Page extract

:::

MetaboLinkAI aspires to revolutionize the analysis and interpretation of
metabolomics data through a multidisciplinary approach that combines a
comprehensive knowledge graph hub (MetaKH) with cutting-edge artificial
intelligence (AI) and machine learning (ML) techniques. The project's
main goals are to enhance the querying and ease of use of metabolomics
data, improve research efficiency, and stimulate creativity in the
field. These objectives are set to surpass current standards by creating
an encyclopedic and expandable knowledge base, integrating advanced AI
to handle the uncertainties of experimental data, and enabling a broader
range of hypothesis testing and evaluation. The research approach is
structured around three interconnected pillars:WP1 - Metabolomics Use
Cases: To ensure that the project tackles relevant use cases, we chose
two significant and challenging areas in which metabolomics is key: the
analysis of metabolites in a biomedical context, i.e. to infer metabolic
activity and regulation, and the analysis of metabolite in natural
product research, i.e. for characterization of chemodiversity and
bioactive scaffold discovery. These use cases are designed to guide the
project's development and provide benchmarks for its progress.WP2 -
Knowledge Representation and Management: The creation of an open
knowledge hub, MetaKH, is central to the project. It involves (i)

:::

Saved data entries
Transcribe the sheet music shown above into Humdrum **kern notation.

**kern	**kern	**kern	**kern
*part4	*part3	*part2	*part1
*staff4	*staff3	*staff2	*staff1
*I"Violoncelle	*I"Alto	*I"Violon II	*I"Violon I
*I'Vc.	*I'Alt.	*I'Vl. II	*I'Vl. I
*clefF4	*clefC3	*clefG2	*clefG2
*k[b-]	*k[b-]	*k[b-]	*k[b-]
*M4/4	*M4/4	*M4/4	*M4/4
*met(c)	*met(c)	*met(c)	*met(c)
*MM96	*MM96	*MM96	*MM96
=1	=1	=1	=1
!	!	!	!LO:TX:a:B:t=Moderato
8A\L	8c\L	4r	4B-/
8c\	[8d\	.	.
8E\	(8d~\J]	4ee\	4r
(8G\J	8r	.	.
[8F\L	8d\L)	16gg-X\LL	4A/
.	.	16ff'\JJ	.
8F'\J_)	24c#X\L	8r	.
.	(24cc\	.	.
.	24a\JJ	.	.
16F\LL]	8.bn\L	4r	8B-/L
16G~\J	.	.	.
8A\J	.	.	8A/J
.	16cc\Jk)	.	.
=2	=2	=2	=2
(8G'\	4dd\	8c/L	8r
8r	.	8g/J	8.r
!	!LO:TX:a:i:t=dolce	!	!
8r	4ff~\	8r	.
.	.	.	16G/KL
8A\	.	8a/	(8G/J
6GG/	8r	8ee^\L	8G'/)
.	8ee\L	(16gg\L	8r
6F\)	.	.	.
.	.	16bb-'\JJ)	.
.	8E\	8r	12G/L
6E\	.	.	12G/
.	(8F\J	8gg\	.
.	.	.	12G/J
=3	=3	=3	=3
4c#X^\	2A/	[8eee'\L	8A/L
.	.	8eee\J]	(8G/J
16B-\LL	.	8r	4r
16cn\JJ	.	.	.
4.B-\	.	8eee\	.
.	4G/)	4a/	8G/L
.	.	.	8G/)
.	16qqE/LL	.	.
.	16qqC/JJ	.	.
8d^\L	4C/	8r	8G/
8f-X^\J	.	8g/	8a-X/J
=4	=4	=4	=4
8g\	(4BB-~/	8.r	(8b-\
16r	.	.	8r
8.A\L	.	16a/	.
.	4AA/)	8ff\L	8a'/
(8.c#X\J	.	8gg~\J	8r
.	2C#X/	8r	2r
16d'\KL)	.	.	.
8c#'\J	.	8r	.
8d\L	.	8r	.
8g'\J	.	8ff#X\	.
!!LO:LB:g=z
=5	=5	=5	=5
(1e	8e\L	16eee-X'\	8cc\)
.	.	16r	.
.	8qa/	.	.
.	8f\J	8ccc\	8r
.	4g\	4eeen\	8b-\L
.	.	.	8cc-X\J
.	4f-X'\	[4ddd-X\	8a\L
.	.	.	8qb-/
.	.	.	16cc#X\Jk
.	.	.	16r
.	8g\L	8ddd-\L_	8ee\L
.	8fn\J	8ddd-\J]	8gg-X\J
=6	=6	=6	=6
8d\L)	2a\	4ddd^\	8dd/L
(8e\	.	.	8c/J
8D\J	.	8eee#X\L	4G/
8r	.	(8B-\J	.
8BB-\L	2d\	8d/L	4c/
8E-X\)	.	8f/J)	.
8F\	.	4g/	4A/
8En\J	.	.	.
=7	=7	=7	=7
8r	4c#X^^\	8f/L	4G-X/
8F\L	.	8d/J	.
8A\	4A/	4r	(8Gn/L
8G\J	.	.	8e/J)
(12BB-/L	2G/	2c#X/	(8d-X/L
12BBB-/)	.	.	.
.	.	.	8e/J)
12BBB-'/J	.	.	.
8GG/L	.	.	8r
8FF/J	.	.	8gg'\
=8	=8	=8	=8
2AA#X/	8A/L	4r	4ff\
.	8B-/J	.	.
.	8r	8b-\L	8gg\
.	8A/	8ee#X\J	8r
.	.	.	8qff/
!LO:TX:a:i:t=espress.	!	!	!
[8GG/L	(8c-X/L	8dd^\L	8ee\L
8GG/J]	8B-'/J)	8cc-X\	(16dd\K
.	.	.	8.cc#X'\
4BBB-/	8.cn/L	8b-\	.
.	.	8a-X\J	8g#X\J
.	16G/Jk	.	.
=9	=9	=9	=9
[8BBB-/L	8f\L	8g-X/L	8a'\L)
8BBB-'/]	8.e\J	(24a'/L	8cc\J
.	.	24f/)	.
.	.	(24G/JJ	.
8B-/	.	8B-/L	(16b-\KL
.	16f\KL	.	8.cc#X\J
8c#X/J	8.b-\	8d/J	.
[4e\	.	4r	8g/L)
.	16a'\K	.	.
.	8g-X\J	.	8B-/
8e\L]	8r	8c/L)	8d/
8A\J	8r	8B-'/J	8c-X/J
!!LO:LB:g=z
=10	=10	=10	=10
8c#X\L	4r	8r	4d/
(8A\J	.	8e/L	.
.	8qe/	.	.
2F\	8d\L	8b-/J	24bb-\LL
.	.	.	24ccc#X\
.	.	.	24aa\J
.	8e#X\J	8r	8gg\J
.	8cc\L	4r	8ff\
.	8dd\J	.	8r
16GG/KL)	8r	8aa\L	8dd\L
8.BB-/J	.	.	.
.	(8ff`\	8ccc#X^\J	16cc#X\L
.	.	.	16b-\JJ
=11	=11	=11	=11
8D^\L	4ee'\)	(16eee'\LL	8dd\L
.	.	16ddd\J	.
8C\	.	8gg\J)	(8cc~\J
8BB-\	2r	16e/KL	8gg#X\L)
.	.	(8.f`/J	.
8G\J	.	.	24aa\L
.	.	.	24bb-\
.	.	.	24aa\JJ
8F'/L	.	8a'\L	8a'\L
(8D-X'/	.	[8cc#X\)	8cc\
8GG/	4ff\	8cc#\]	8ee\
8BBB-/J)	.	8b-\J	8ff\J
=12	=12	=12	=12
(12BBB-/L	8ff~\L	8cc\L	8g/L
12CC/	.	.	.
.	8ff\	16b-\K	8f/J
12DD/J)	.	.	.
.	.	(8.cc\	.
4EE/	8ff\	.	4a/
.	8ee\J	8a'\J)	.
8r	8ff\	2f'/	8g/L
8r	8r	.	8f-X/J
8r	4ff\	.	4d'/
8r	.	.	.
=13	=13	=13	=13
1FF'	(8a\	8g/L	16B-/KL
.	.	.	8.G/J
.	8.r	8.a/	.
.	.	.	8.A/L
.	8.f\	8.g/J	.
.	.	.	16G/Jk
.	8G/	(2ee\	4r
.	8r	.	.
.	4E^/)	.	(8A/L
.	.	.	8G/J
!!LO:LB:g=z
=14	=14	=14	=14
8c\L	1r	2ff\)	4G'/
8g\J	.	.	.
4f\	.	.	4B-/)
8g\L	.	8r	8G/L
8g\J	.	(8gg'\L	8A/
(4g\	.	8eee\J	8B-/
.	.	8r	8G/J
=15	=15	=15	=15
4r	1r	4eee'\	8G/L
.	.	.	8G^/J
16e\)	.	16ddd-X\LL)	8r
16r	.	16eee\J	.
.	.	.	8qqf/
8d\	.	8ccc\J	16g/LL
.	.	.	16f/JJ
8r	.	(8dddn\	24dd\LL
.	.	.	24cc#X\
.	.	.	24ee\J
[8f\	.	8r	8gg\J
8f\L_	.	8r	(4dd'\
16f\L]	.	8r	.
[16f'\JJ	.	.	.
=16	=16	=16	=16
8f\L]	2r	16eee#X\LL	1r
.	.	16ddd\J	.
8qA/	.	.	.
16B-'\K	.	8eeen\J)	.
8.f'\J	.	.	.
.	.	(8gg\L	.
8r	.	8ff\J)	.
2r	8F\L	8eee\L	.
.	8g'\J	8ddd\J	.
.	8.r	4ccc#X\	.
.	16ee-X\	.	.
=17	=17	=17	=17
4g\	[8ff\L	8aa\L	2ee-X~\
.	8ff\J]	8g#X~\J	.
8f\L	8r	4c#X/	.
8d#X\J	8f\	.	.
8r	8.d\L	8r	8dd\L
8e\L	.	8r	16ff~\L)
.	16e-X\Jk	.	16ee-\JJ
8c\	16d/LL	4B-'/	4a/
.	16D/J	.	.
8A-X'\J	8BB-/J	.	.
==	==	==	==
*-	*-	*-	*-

:::

Required work
1 > Answer these questions about the MetaboLinkAI project description:
(a) What techniques does the project combine with its knowledge graph hub, MetaKH?
(b) What two areas were chosen for the use cases in WP1?
(c) What is the full name of WP2?
2 > Turn the section of the MetaboLinkAI project description that begins "WP1 - Metabolomics Use Cases" into a short bulleted list that keeps its main facts.
3 > Continue the MetaboLinkAI project description from the point where it stops.
Nothing in the data is needed.

Solved problems
1 >
(a) Artificial intelligence (AI) and machine learning (ML) techniques.
(b) The analysis of metabolites in a biomedical context, to infer metabolic activity and regulation, and the analysis of metabolites in natural product research, for characterization of chemodiversity and bioactive scaffold discovery.
(c) Knowledge Representation and Management.

2 >
- Purpose: to make sure the project tackles relevant use cases.
- Use case 1: analysis of metabolites in a biomedical context, to infer metabolic activity and regulation.
- Use case 2: analysis of metabolites in natural product research, to characterize chemodiversity and discover bioactive scaffolds.
- Role: the use cases guide the project's development and provide benchmarks for its progress.

3 >
aggregating existing resources on chemicals, ontologies, reactions and
pathways, bioactivity, publications, etc., (ii) enriching this
foundational knowledge graph with metabolomics data, and (iii)
establishing federated querying capabilities over the integrated
knowledge hub. WP3 - AI Research Assistant and Graph Machine Learning:
This pillar focuses on developing innovative methodologies and tools,
such as natural language processing and graph mining methods, to enhance
data interaction, analysis capabilities, and representation of
uncertainty. An AI research assistant will facilitate direct interaction
with the data and knowledge through querying and summarizing, while
integrated graph mining methods will address the ontological
characteristics of metabolomics data.MetaboLinkAI aims to create
significant shifts in metabolomics research by democratizing data
mining, broadening hypothesis evaluation, and transforming education in
the field. The integration of AI technologies aims to address data
uncertainties, enhance explainability, and facilitate complex data
analysis. Looking ahead, the project envisages expanding its
infrastructure to incorporate other omics data, laying the groundwork
for a holistic, AI-augmented discovery platform in life sciences
research.